Buying a Digital SLR

I quite often get questions about equipment and especially buying digital SLR camera gear. It is a confusing bunch of hyperbole and marketing mis-information when you go and talk to the guy behind the camera store counter. When it gets right down to it, any digital SLR that is currently for sale is capable of delivering superior results compared to any 35mm camera or any point and shoot digital camera. That statement makes buying pretty easy doesn't it? Here are some of my myth-busting, bet you didn't know statements.
  • A six megapixel camera will deliver a beautful 24x36 print. Anything more than six megapixels is overkill for most people.
  • You don't have to buy an expensive lens to get good results - the 50 f1.8 lens that runs less than $100 can give you fantastic images. However, a good zoom isn't cheap.
  • Buying a good camera won't make you a better photographer. Um, sorry about that.
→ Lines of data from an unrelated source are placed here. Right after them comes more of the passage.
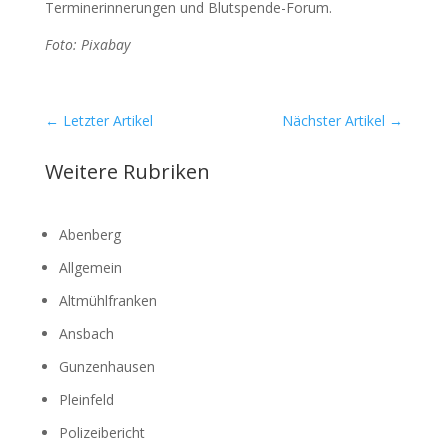
Ter­min­er­in­ne­run­gen und Blut­spen­de-Forum.
Foto: Pix­a­bay
←
Letzter Artikel
Nächster Artikel
→
Weitere Rubriken
Abenberg
Allgemein
Altmühlfranken
Ansbach
Gunzenhausen
Pleinfeld
Polizeibericht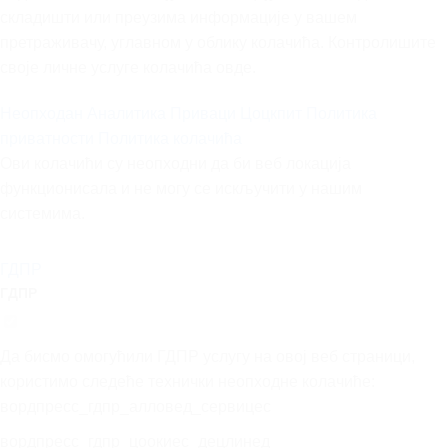
складишти или преузима информације у вашем
претраживачу, углавном у облику колачића. Контролишите
своје личне услуге колачића овде.
Неопходан
Аналитика
Приваци Цоцкпит
Политика
приватности
Политика колачића
Ови колачићи су неопходни да би веб локација
функционисала и не могу се искључити у нашим
системима.
ГДПР
ГДПР
Да бисмо омогућили ГДПР услугу на овој веб страници,
користимо следеће технички неопходне колачиће:
вордпресс_гдпр_алловед_сервицес
вордпресс_гдпр_цоокиес_децлинед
It will improve your ability to control things and not put a limit on the quality you can receive.
As for specific equipment suggetions, it really varies depending on what you want to photograph. For most general purpose photography, I would recommend a Canon Rebel XT for the camera body. Need something tougher or shoots faster, try the Canon 20D or 30D. Then add a Tamron lens (17-50 f2.8 or 28-75 f2.8). The reason I suggest Tamron is that they are small, light, capable of excellent quality and inexpensive. Where they fall down is on build quality. I wouldn't use one for my main lens because I use it so much, but most normal people don't take 75,000+ images every year! If you want a really great lens, I am currently in love with my Canon 17-55 f2.8 IS. The perfect lens for me. Another favorite toy is the Tokina 12-24 f4. The next thing I would recommend would be an external flash that you can tilt and swivel the flash head. Once you try bounce flash, you do your best to avoid direct! My final recommendation is that once you buy the gear - learn how to use it. Learn how to improve that photograph you wanted really badly, but it didn't turn out. Making mistakes shouldn't be frustrating, it's instructive. Have fun!